### TASK BRIEF
Restate every entry word for word.

== DATA RECORDS

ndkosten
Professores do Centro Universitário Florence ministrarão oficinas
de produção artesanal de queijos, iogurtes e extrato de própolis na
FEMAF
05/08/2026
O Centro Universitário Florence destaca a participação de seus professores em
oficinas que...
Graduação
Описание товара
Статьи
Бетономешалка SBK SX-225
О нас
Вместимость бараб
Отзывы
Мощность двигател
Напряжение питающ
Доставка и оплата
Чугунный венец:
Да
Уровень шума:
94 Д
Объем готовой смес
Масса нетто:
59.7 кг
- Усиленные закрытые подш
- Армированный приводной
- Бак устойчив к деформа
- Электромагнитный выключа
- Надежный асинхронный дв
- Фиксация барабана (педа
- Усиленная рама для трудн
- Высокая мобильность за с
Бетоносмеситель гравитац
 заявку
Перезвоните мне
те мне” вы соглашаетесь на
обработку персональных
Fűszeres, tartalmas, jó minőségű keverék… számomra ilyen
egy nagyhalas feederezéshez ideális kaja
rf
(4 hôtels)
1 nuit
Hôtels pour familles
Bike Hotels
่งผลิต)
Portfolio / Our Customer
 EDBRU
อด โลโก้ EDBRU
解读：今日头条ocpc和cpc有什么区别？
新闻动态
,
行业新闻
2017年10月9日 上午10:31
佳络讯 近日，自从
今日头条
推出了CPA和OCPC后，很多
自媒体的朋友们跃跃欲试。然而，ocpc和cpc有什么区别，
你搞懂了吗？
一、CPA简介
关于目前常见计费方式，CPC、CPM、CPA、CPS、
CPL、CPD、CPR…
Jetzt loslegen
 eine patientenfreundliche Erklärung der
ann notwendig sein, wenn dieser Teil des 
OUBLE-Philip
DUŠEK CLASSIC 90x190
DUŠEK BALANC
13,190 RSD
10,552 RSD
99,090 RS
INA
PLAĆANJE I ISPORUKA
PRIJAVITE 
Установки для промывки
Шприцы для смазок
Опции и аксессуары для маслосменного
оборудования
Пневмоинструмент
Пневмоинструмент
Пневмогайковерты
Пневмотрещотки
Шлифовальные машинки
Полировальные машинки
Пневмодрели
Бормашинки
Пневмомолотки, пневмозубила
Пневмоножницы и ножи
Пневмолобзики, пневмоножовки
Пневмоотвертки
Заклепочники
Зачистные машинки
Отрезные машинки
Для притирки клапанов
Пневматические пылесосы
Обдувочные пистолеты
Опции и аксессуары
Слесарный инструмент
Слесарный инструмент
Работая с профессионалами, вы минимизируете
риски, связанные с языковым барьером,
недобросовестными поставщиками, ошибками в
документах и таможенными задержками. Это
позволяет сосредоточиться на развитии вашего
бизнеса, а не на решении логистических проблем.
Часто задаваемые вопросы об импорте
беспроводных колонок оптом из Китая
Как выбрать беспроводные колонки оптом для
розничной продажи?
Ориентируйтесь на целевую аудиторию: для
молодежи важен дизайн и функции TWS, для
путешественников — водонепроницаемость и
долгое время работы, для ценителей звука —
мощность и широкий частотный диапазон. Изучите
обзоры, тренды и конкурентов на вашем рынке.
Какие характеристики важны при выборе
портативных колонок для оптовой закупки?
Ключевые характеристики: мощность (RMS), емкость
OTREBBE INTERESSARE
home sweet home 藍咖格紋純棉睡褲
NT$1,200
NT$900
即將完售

====

### TASK RESPONSE
ndkosten
Professores do Centro Universitário Florence ministrarão oficinas
de produção artesanal de queijos, iogurtes e extrato de própolis na
FEMAF
05/08/2026
O Centro Universitário Florence destaca a participação de seus professores em
oficinas que...
Graduação
Описание товара
Статьи
Бетономешалка SBK SX-225
О нас
Вместимость бараб
Отзывы
Мощность двигател
Напряжение питающ
Доставка и оплата
Чугунный венец:
Да
Уровень шума:
94 Д
Объем готовой смес
Масса нетто:
59.7 кг
- Усиленные закрытые подш
- Армированный приводной
- Бак устойчив к деформа
- Электромагнитный выключа
- Надежный асинхронный дв
- Фиксация барабана (педа
- Усиленная рама для трудн
- Высокая мобильность за с
Бетоносмеситель гравитац
 заявку
Перезвоните мне
те мне” вы соглашаетесь на
обработку персональных
Fűszeres, tartalmas, jó minőségű keverék… számomra ilyen
egy nagyhalas feederezéshez ideális kaja
rf
(4 hôtels)
1 nuit
Hôtels pour familles
Bike Hotels
่งผลิต)
Portfolio / Our Customer
 EDBRU
อด โลโก้ EDBRU
解读：今日头条ocpc和cpc有什么区别？
新闻动态
,
行业新闻
2017年10月9日 上午10:31
佳络讯 近日，自从
今日头条
推出了CPA和OCPC后，很多
自媒体的朋友们跃跃欲试。然而，ocpc和cpc有什么区别，
你搞懂了吗？
一、CPA简介
关于目前常见计费方式，CPC、CPM、CPA、CPS、
CPL、CPD、CPR…
Jetzt loslegen
 eine patientenfreundliche Erklärung der
ann notwendig sein, wenn dieser Teil des 
OUBLE-Philip
DUŠEK CLASSIC 90x190
DUŠEK BALANC
13,190 RSD
10,552 RSD
99,090 RS
INA
PLAĆANJE I ISPORUKA
PRIJAVITE 
Установки для промывки
Шприцы для смазок
Опции и аксессуары для маслосменного
оборудования
Пневмоинструмент
Пневмоинструмент
Пневмогайковерты
Пневмотрещотки
Шлифовальные машинки
Полировальные машинки
Пневмодрели
Бормашинки
Пневмомолотки, пневмозубила
Пневмоножницы и ножи
Пневмолобзики, пневмоножовки
Пневмоотвертки
Заклепочники
Зачистные машинки
Отрезные машинки
Для притирки клапанов
Пневматические пылесосы
Обдувочные пистолеты
Опции и аксессуары
Слесарный инструмент
Слесарный инструмент
Работая с профессионалами, вы минимизируете
риски, связанные с языковым барьером,
недобросовестными поставщиками, ошибками в
документах и таможенными задержками. Это
позволяет сосредоточиться на развитии вашего
бизнеса, а не на решении логистических проблем.
Часто задаваемые вопросы об импорте
беспроводных колонок оптом из Китая
Как выбрать беспроводные колонки оптом для
розничной продажи?
Ориентируйтесь на целевую аудиторию: для
молодежи важен дизайн и функции TWS, для
путешественников — водонепроницаемость и
долгое время работы, для ценителей звука —
мощность и широкий частотный диапазон. Изучите
обзоры, тренды и конкурентов на вашем рынке.
Какие характеристики важны при выборе
портативных колонок для оптовой закупки?
Ключевые характеристики: мощность (RMS), емкость
OTREBBE INTERESSARE
home sweet home 藍咖格紋純棉睡褲
NT$1,200
NT$900
即將完售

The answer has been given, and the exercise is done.